I am trying to create external Hive table on top of Twitter JSON file. I have used a python script which returns tweets on the basis of longitude and latitude. Script is like this:
from twitter import *
import sys
import csv
import json
latitude = 33.729388 # geographical centre of search
longitude = 73.093146 # geographical centre of search
max_range = 1000 # search range in kilometres
config = {}
execfile("/home/oracle/Desktop/twitter-1.17.1/config.py", config)
twitter = Twitter(
auth = OAuth(config["access_key"], config["access_secret"],
config["consumer_key"], config["consumer_secret"]))
result_count = 1
last_id = None
while result_count > 0 :
query = twitter.search.tweets(q = "", geocode = "%f,%f,%dkm" % (latitude, longitude, max_range), count = 100, max_id = last_id)

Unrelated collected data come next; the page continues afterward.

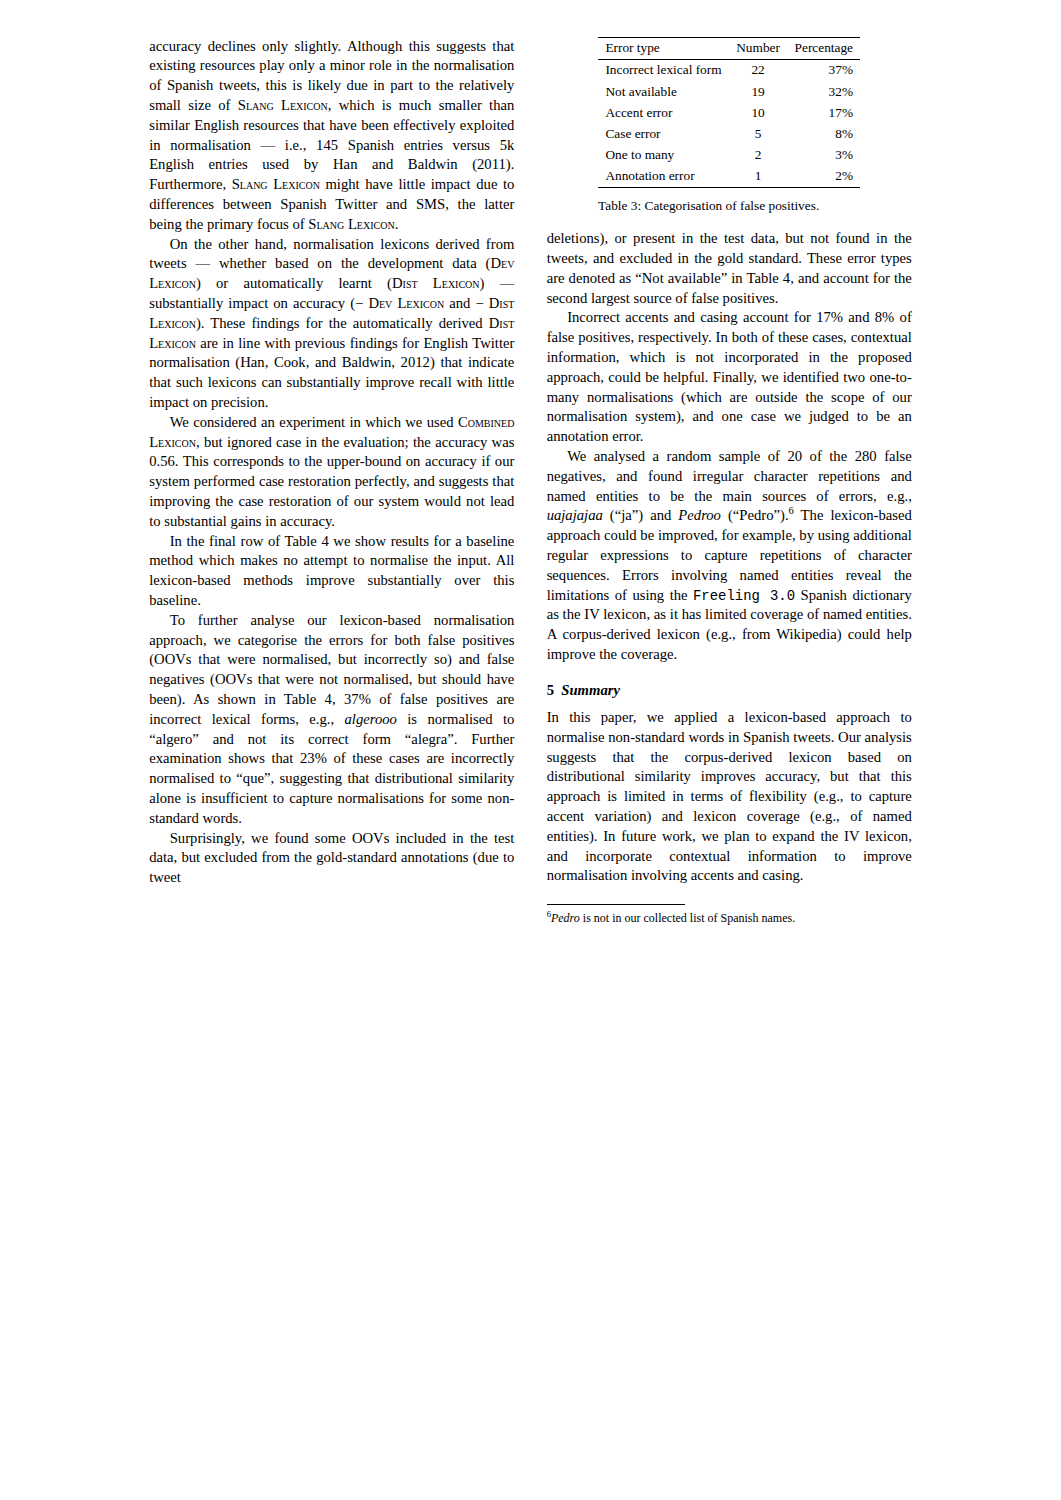accuracy declines only slightly. Although this suggests that existing resources play only a minor role in the normalisation of Spanish tweets, this is likely due in part to the relatively small size of Slang Lexicon, which is much smaller than similar English resources that have been effectively exploited in normalisation — i.e., 145 Spanish entries versus 5k English entries used by Han and Baldwin (2011). Furthermore, Slang Lexicon might have little impact due to differences between Spanish Twitter and SMS, the latter being the primary focus of Slang Lexicon.
On the other hand, normalisation lexicons derived from tweets — whether based on the development data (Dev Lexicon) or automatically learnt (Dist Lexicon) — substantially impact on accuracy (− Dev Lexicon and − Dist Lexicon). These findings for the automatically derived Dist Lexicon are in line with previous findings for English Twitter normalisation (Han, Cook, and Baldwin, 2012) that indicate that such lexicons can substantially improve recall with little impact on precision.
We considered an experiment in which we used Combined Lexicon, but ignored case in the evaluation; the accuracy was 0.56. This corresponds to the upper-bound on accuracy if our system performed case restoration perfectly, and suggests that improving the case restoration of our system would not lead to substantial gains in accuracy.
In the final row of Table 4 we show results for a baseline method which makes no attempt to normalise the input. All lexicon-based methods improve substantially over this baseline.
To further analyse our lexicon-based normalisation approach, we categorise the errors for both false positives (OOVs that were normalised, but incorrectly so) and false negatives (OOVs that were not normalised, but should have been). As shown in Table 4, 37% of false positives are incorrect lexical forms, e.g., algerooo is normalised to “algero” and not its correct form “alegra”. Further examination shows that 23% of these cases are incorrectly normalised to “que”, suggesting that distributional similarity alone is insufficient to capture normalisations for some non-standard words.
Surprisingly, we found some OOVs included in the test data, but excluded from the gold-standard annotations (due to tweet
Table 3: Categorisation of false positives.
| Error type | Number | Percentage |
| --- | --- | --- |
| Incorrect lexical form | 22 | 37% |
| Not available | 19 | 32% |
| Accent error | 10 | 17% |
| Case error | 5 | 8% |
| One to many | 2 | 3% |
| Annotation error | 1 | 2% |
deletions), or present in the test data, but not found in the tweets, and excluded in the gold standard. These error types are denoted as “Not available” in Table 4, and account for the second largest source of false positives.
Incorrect accents and casing account for 17% and 8% of false positives, respectively. In both of these cases, contextual information, which is not incorporated in the proposed approach, could be helpful. Finally, we identified two one-to-many normalisations (which are outside the scope of our normalisation system), and one case we judged to be an annotation error.
We analysed a random sample of 20 of the 280 false negatives, and found irregular character repetitions and named entities to be the main sources of errors, e.g., uajajajaa (“ja”) and Pedroo (“Pedro”).6 The lexicon-based approach could be improved, for example, by using additional regular expressions to capture repetitions of character sequences. Errors involving named entities reveal the limitations of using the Freeling 3.0 Spanish dictionary as the IV lexicon, as it has limited coverage of named entities. A corpus-derived lexicon (e.g., from Wikipedia) could help improve the coverage.
5 Summary
In this paper, we applied a lexicon-based approach to normalise non-standard words in Spanish tweets. Our analysis suggests that the corpus-derived lexicon based on distributional similarity improves accuracy, but that this approach is limited in terms of flexibility (e.g., to capture accent variation) and lexicon coverage (e.g., of named entities). In future work, we plan to expand the IV lexicon, and incorporate contextual information to improve normalisation involving accents and casing.
6Pedro is not in our collected list of Spanish names.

for result in query["statuses"]:
print result
result_count += 1
The scripts runs successfully and returns a JSON file like this.
{u’contributors’: None, u’truncated’: False, u’text’: u’RT @TajinderBagga: Sulag gai bhai sulag gai, Kejriwal ki Sulag gai \U0001f603\U0001f603\U0001f603’, u’is_quote_status’: True, u’in_reply_to_status_id’: None, u’id’: 744806287758614528, u’favorite_count’: 0, u’entities’: {u’symbols’: [], u’user_mentions’: [{u’id’: 85462891, u’indices’: [3, 17], u’id_str’: u’85462891’, u’screen_name’: u’TajinderBagga’, u’name’: u’Tajinder Pal S Bagga’}], u’hashtags’: [], u’urls’: [{u’url’: u’daslkjsajkdas’, u’indices’: [71, 94]
Now the problem is that when i create a Hive External Table on this JSON file Hive donot accept the column name with single quotes and script returns JSON file with every column name starting with " u’ " and ending with " ’ ". Can anyone Help me with this.